- Ada, Oklahoma

November 18, 2013

Are judicial term limits coming to the Oklahoma Supreme Court?

Christine Pappas, guest writer

Ada —

A major issue on the horizon is whether to limit the terms of office of members of the Oklahoma Supreme Court.  Currently, justices are appointed for a life term and residents vote to retain judges every six years.  Since the retention system was put into place in 1969, no judge has been removed through the process.

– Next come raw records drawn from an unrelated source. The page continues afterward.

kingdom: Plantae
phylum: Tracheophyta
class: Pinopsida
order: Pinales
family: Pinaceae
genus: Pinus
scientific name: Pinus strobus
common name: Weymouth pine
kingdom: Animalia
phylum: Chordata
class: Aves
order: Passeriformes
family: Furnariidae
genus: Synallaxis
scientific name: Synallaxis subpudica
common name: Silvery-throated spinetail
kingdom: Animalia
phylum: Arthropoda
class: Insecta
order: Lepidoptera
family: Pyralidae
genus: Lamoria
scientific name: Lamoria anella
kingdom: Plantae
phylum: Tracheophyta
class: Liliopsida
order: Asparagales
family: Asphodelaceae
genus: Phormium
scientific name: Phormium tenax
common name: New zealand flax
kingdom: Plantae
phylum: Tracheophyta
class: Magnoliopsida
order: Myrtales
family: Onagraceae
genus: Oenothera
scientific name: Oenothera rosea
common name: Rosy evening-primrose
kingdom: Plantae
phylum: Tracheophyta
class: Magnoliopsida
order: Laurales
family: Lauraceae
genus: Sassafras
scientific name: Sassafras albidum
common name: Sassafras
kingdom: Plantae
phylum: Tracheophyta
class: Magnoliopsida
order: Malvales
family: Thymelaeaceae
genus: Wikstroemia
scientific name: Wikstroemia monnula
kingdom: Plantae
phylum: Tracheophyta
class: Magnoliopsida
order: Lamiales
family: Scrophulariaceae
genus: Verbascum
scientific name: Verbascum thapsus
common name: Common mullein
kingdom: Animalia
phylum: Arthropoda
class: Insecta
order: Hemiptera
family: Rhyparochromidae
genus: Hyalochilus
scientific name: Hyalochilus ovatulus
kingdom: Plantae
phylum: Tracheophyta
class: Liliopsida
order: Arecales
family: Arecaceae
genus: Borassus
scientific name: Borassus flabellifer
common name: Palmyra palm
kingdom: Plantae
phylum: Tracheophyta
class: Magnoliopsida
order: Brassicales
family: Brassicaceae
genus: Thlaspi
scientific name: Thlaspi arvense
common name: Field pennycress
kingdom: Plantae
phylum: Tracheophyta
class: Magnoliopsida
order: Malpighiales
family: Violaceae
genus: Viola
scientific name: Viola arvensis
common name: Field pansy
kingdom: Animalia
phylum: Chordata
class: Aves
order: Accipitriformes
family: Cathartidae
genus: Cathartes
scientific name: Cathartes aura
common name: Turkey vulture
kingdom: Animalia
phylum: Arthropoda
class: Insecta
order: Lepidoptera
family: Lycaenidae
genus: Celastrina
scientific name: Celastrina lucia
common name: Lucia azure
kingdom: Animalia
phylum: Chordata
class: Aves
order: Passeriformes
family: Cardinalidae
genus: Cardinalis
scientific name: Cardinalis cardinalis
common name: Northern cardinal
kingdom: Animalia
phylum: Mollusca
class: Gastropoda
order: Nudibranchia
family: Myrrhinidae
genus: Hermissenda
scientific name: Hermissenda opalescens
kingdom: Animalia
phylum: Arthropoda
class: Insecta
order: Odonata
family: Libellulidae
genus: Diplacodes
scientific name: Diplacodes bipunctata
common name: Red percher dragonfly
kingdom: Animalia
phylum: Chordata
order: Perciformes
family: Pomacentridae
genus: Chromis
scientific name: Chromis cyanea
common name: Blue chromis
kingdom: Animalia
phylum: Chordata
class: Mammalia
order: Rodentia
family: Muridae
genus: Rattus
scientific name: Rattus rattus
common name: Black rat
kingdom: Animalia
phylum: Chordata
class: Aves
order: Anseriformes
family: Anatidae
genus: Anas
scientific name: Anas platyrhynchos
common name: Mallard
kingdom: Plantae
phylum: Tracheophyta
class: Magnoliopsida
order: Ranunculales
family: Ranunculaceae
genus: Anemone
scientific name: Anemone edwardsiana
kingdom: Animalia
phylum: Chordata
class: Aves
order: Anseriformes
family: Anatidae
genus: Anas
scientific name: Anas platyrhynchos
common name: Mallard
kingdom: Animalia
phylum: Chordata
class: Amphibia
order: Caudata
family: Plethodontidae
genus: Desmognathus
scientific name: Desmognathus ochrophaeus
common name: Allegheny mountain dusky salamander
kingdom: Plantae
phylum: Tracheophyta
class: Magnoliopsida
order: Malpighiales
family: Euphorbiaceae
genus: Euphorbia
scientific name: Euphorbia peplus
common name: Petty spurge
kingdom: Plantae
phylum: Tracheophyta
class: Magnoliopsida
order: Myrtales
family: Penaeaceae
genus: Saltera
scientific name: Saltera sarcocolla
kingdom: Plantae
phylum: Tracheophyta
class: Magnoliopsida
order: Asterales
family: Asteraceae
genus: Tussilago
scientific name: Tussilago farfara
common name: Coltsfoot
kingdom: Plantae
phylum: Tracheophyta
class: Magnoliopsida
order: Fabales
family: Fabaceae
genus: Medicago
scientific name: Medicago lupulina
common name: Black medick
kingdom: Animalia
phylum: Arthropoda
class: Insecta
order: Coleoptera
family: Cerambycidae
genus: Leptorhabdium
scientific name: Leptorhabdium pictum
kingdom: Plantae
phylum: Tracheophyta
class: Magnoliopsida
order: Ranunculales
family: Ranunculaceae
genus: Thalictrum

Last session, Senator Clark Jolley and Representative Jason Murphey proposed a constitutional amendment that would limit a judge’s tenure to twenty years.  The measure passed the Senate but was not heard in the House Judiciary Committee.  The 70 people who had the pleasure of listening to Speaker of the House T.W. Shannon’s speech on ECU’s campus this month learned that the issue is not dead.  Speaker Shannon seems to be a strong proponent of judicial reform, explaining that when the Oklahoma Supreme Court acts to strike down legislation, they act as a “superlegislature.”  For example, the legislature recently passed workers' compensation reform.  The Supreme Court struck down the law because it didn’t meet certain requirements such as the single-subject rule.  Consequently, the legislature held a special session to pass a new set of workers' compensation laws.

Oklahoma Supreme Court Justice Noma Gurich also spoke on ECU’s campus recently.  It should come as no surprise that, as a sitting judge, she would be skeptical of judicial term limits.  Gurich cited two practical concerns.  First, a larger turnover in judges would lead to more changes in the law.  When the law changes, people can’t count on it.  Second, attorneys who become judges must basically quit their law practices when they go to the bench.  If a lawyer becomes a judge but can only serve for twenty years, it is possible that he or she may have to return to private practice.  This would be difficult for judges and would reduce the number of people who would applying for judicial vacancies.

Term limits have become quite popular in Oklahoma.  With recent law changes, all ten statewide offices – such as governor, treasurer, and attorney general – have term limits. Legislators also are limited to 12 years in office.  If the measure passes out of the legislature and people have the opportunity to vote, it’s very likely that they will vote for term limits.

Perhaps the greatest discussion of the tenure of judges can be found in “The Federalist Papers,” which was an ad campaign written in 1788 to urge ratification of the Constitution.  Alexander Hamilton wrote Federalist No. 78 which urged judicial “permanency in office.”  He wrote that, “Liberty can have nothing to fear from the judiciary alone.” An appellate judge’s power is great, but it is also very passive.  For example, courts cannot solicit certain issues or cases and can only decide what is before them.  Additionally, they have no enforcement power.  Courts are beholden to the executive branch to enact whatever decision they have made.   Finally, Hamilton wrote that, “The complete independence of the courts of justice is particularly essential in a limited Constitution.”

Politically, the clash between the Oklahoma Supreme Court and the legislature is heightened because in 2010, Republicans won control both the executive and legislative branches.  Many of the judges on Oklahoma’s three appellate courts were appointed by Democratic governors, such as Brad Henry.  The result is a clash of values between the judges and the elected branches of government.

A clash like this has occurred before, but on the federal level.  After President Franklin Roosevelt was elected in 1932, he worked with Congress to pass hundreds of bills that we know as the New Deal.  Roosevelt and Congress were dominated by Democrats, but the U.S. Supreme Court was majority Republican. The Court struck down every piece of New Deal legislation as unconstitutional.  

President Roosevelt was so frustrated with the Court that he suggested a plan to add new members to the Supreme Court who would uphold his legislation. Roosevelt’s “court packing plan” never went into effect because just after it was suggested in 1937, the Supreme Court stopped striking down New Deal bills.

The judicial branch is not supposed to agree with the elected branches.  The legislature and governor do what is popular, but the court upholds the Constitution and interprets statutes, whether their decisions are popular or not.